DATA PROVIDED
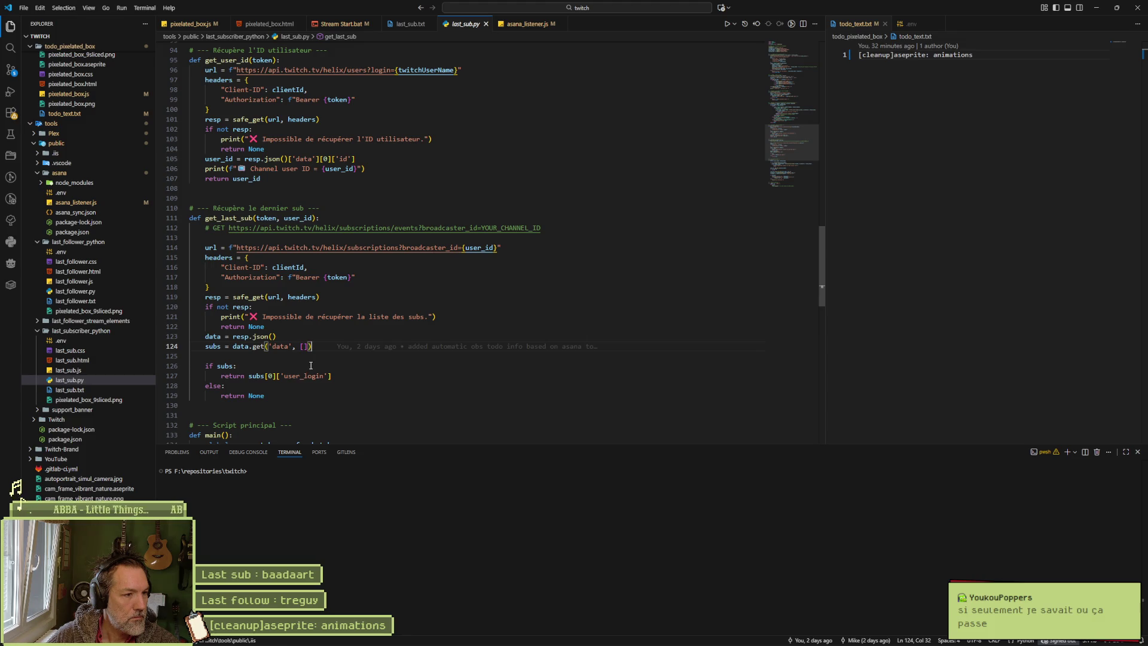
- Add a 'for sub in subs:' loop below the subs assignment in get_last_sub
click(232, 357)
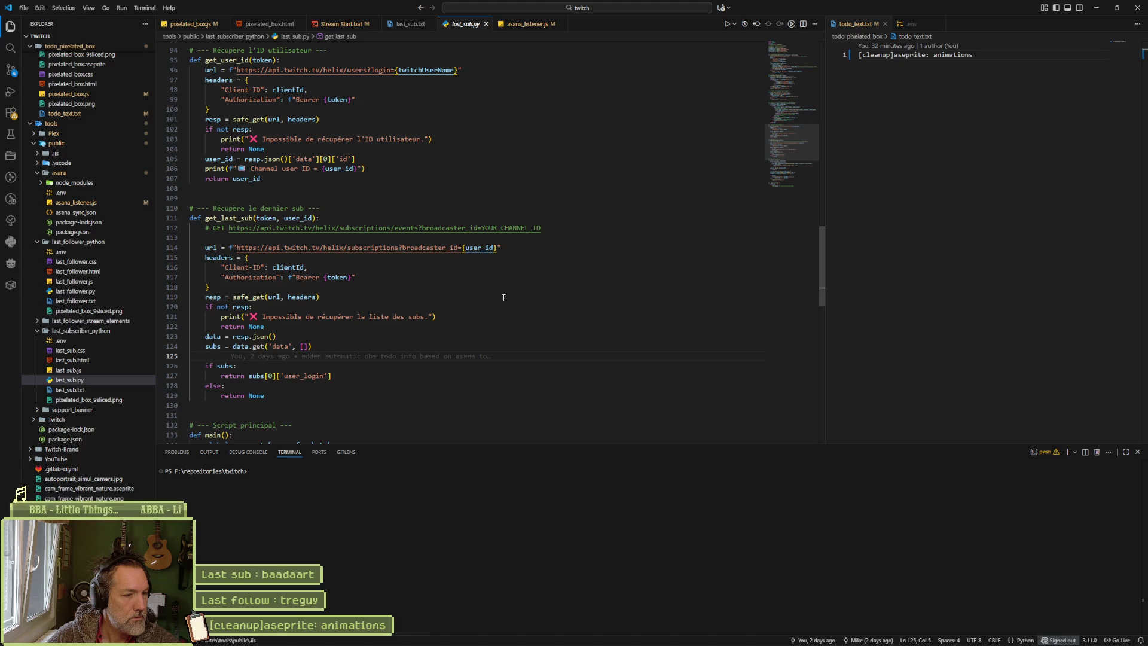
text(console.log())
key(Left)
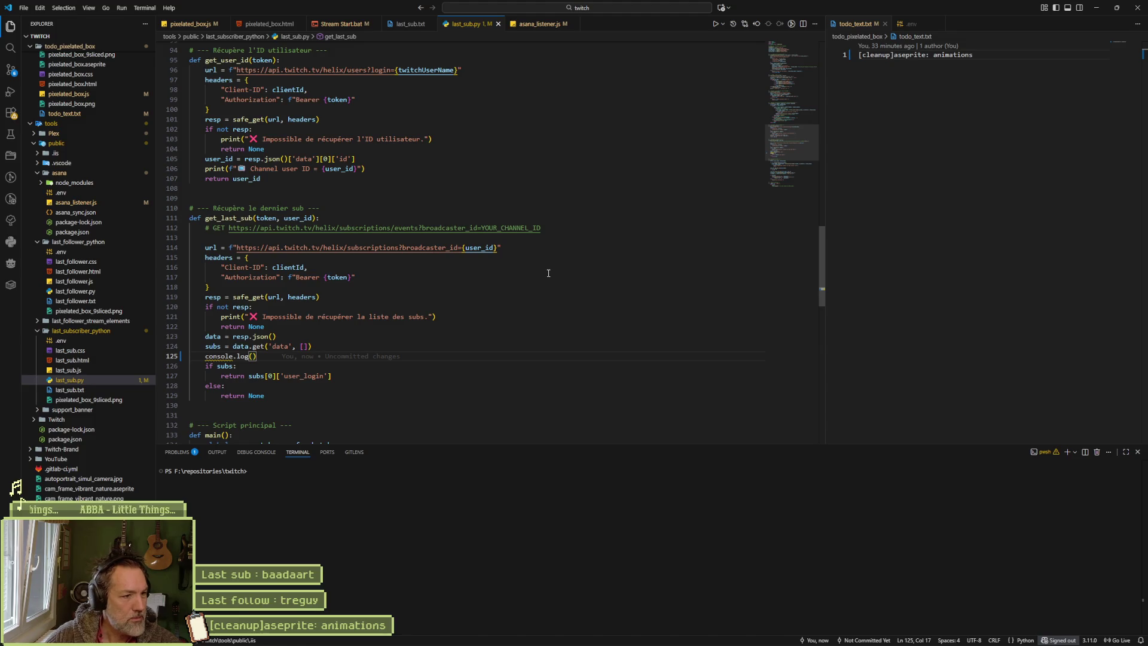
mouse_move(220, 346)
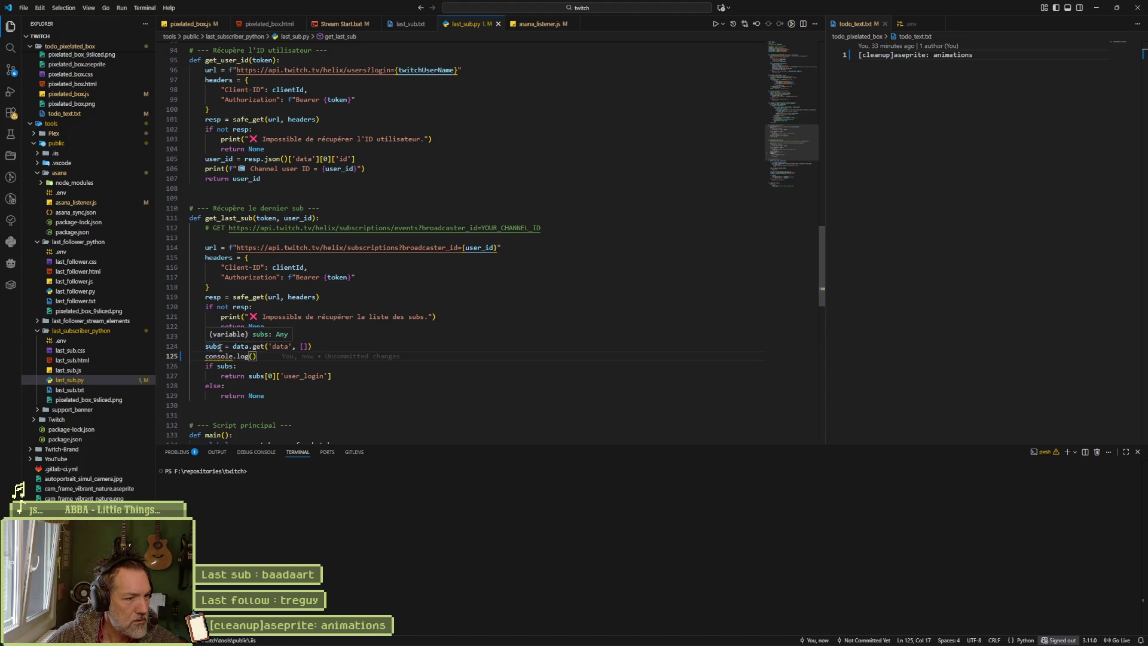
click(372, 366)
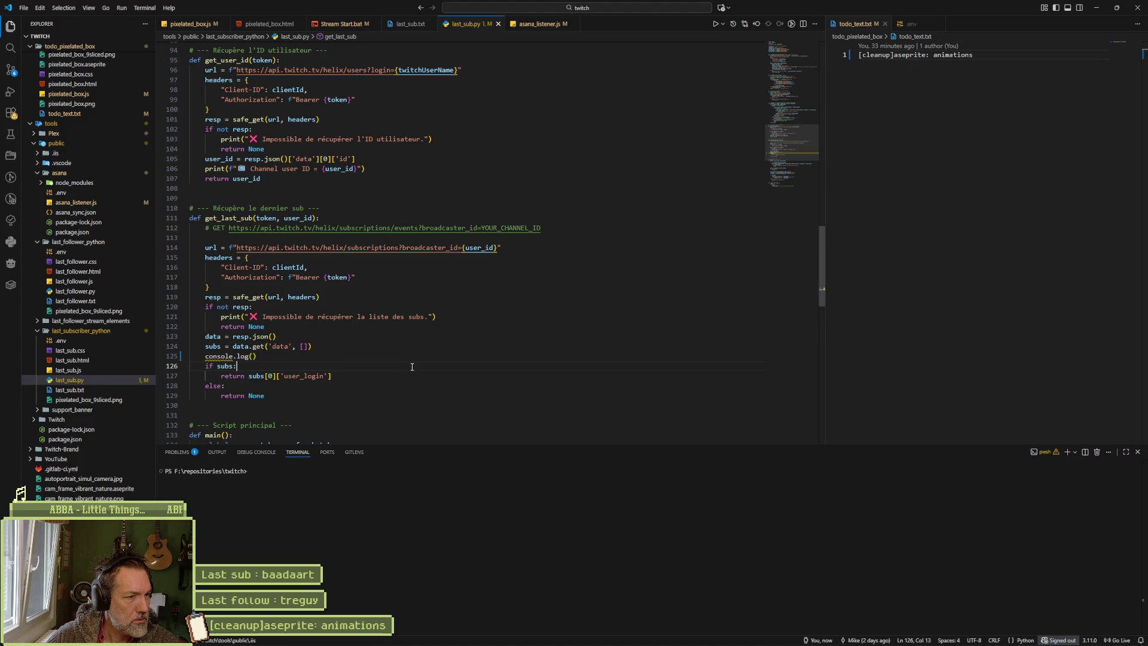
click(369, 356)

WORK TO COMPLETE
Set down the data above exactly as written. Omit the pictures.

RESULT
- Add a 'for sub in subs:' loop below the subs assignment in get_last_sub
click(232, 357)
text(console.log())
key(Left)
mouse_move(220, 346)
click(372, 366)
click(369, 356)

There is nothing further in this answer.